Außerschulische Bildung 4/2022

Christine Trültzsch-Wijnen/Gerhard Brandhofer (Hrsg.): Bildung und Digitalisierung

Auf der Suche nach Kompetenzen und Performanzen

„Das immer Gleiche?“ Als Antwort auf die Frage erklärt der Sammelband den Anspruch, das Thema Bildung und Digitalisierung „multiperspektivisch zu betrachten und wissenschaftliche Auseinandersetzungen mit konkreten Beispielen und Berichten aus der medienpädagogischen Praxis zu verbinden.“ Eine verbindende Klammer der unterschiedlichen Beiträge ist der Fokus auf Performanz. Hier gehe ich auf die Beiträge ein, denen dies besonders gelingt. Angesichts der aktuellen Entwicklungen der digitalen Transformation sind dies besonders solche, die sich weniger zur Selbstvergewisserung auf die Traditionsbestände deutscher Medienpädagogik stützen, oder die, die ins Apologetische verfallen, sondern die, die uns durch eigene Forschung und vor allem Empirie zu neuen Erkenntnissen oder Fragestellungen verhelfen.

Eine wichtige Fragestellung in Gesellschaft und Forschung ist aktuell, was eigentlich digitale Kompetenzen in einer Zeit ubiquitären Rechnens, der (globalen) Plattformisierung und der Datafizierung des gesellschaftlichen Lebens sind. Der europäische DigComp Kompetenzrahmen wurde in diesem Sinne 2021/2022 überarbeitet und wird Impulse in nationale Rahmen und Kompetenzvorstellungen tragen. Christian Wiesner und Claudia Schreier schlagen das Konzept des „Computational Thinking“ vor. Wie andere auch, haben sie mit den Herausforderungen von sich transversal und holistisch verstehenden Kompetenzrahmen zu kämpfen: ihre Abgrenzung und ihr Verhältnis zu anderen Rahmen mit ähnlichem Anspruch. Auch tendieren digitale Kompetenzrahmen dazu, (demokratische) Haltungen und Werte wenig zu berücksichtigen, oder die Befähigung der Lernenden, die politisch-(digital)wirtschaftlichen Strukturgebungen der Digitalisierung und des Computings zu reflektieren, zu vernachlässigen. Der informative Beitrag von Gerhard Brandhofer, Marlene Miglbauer, Walter Fikisz, Elke Höfler und Fraes Kayali beschäftigt sich mit dem österreichischen Kompetenzraster digi.kompP für Pädagog*innen. Digital mediatisierte Lernprozesse fordern immer häufiger vom Bildungspersonal, digital kompetente Entscheidungen über Digitalität zu treffen.
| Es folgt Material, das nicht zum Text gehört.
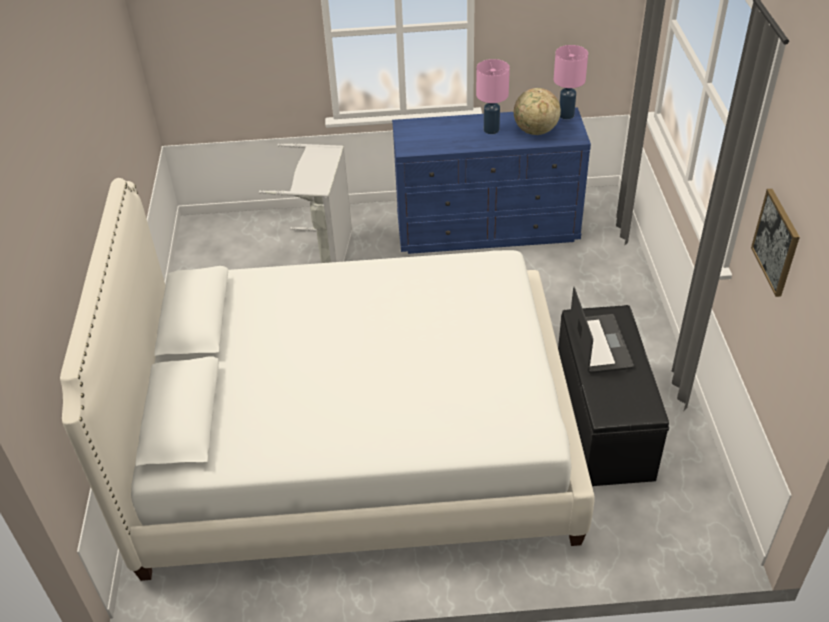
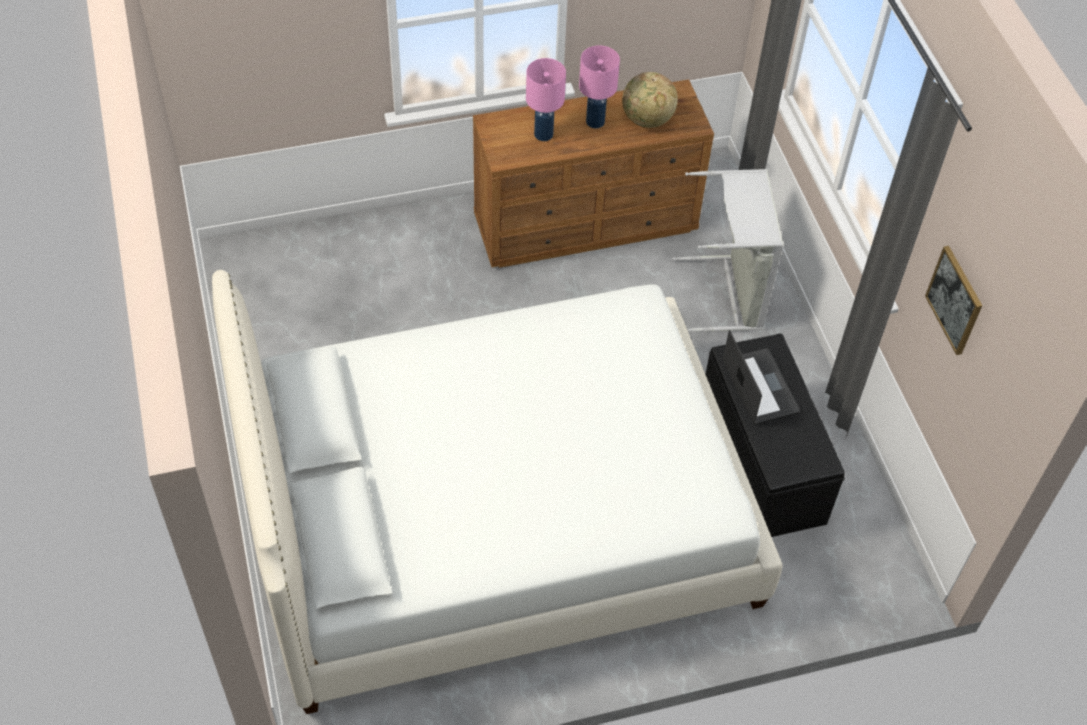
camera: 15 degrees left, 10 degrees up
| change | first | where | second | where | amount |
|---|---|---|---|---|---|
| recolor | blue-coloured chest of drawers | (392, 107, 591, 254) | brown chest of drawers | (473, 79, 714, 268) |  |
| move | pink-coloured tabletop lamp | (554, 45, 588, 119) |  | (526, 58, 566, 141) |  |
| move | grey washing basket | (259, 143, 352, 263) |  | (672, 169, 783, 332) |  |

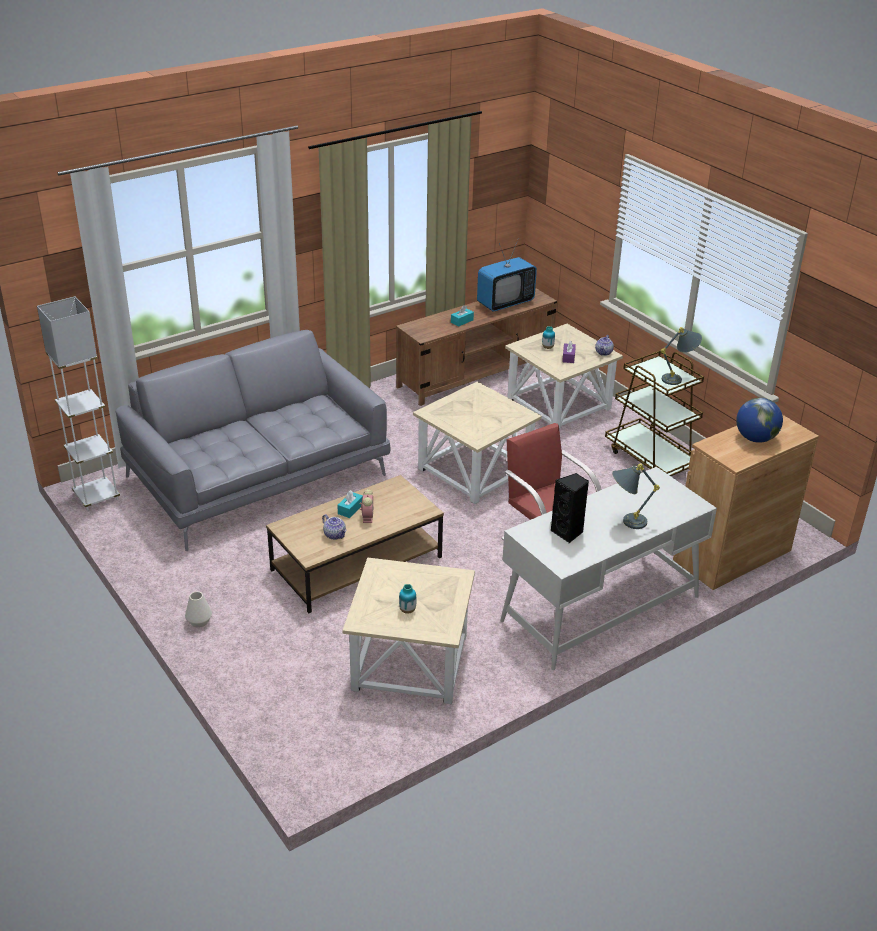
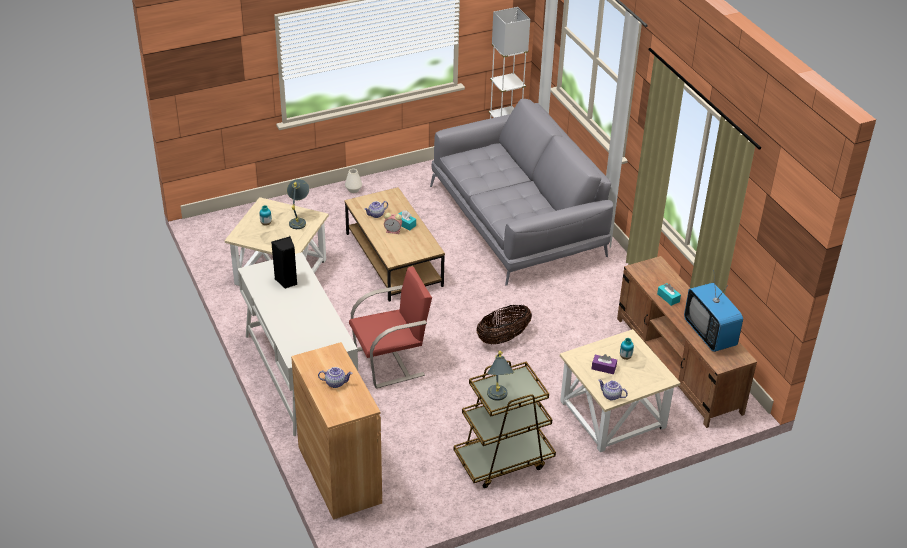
camera: 100 degrees right, 5 degrees up
| change | first | where | second | where | amount |
|---|---|---|---|---|---|
| move | grey tabletop lamp | (612, 464, 660, 529) |  | (287, 179, 309, 229) |  |
| replace | globe | (736, 398, 783, 443) | teapot | (318, 367, 353, 388) |  |
| replace | beige side table | (413, 382, 542, 504) | basket | (477, 305, 532, 344) |  |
Nina Grünberger plädiert dafür, dass das globale Meta-Thema Klimaschutz ernsthaft aufgegriffen wird. Das könnte man auch für die Digitalisierung selbst als gesellschaftliche Meta-Entwicklung fordern. So liegt die Frage des „wie“ auf der Hand: Mehr Umweltbildung beziehungsweise BNE in der Pädagogik des Digitalen? Oder mehr Umweltpädagogik, die das Digitale besser integriert? Sind ggf. neue Rahmenmodelle wie der europäische GreenComp Teil der Lösung?

Christine Trültzsch-Wijnens Arbeit zu „Medienhandeln Habitus und digitale Kompetenzen“ ist eine überzeugende und um Klarheit bemühte Übertragung des Habitus-Konzepts auf Medienkompetenz (Summe von Fähigkeiten, Fertigkeiten und Wissen) und -performanz (tatsächliches Medienhandeln). „Medienbezogenen Handlungspraxen einschließlich des medienbezogenen Geschmacks wird in Prozessen sozialer Distinktion ein unterschiedlicher ‚Marktwert‘ beigemessen, welcher in verschiedenen sozialen Feldern variiert.“ (S. 90) Auf der Grundlage empirischer Forschung (10 bis 30-Jährige) wurden „Medienhandlungstypen“ entwickelt. Eine befähigende Pädagogik findet hier Hinweise: „Als Ergebnis (…) kristallisierten sich die psychische und körperliche Reife sowie damit verbundene Entwicklungsaufgaben, alltägliche Bedürfnisse und Herausforderungen der Lebenswelt, der mediale Habitus der Familie und die Vermittlung von kulturellem Kapital durch Medienerziehung sowie die kulturelle Passung und die soziale Distinktion heraus.“ (S. 85) Der Beitrag kann eine alltagsnahe medienpädagogische Reflexion entlang dieser Typen in Fachkräfteausbildungen und in der konkreten medienpädagogischen Arbeit bereichern.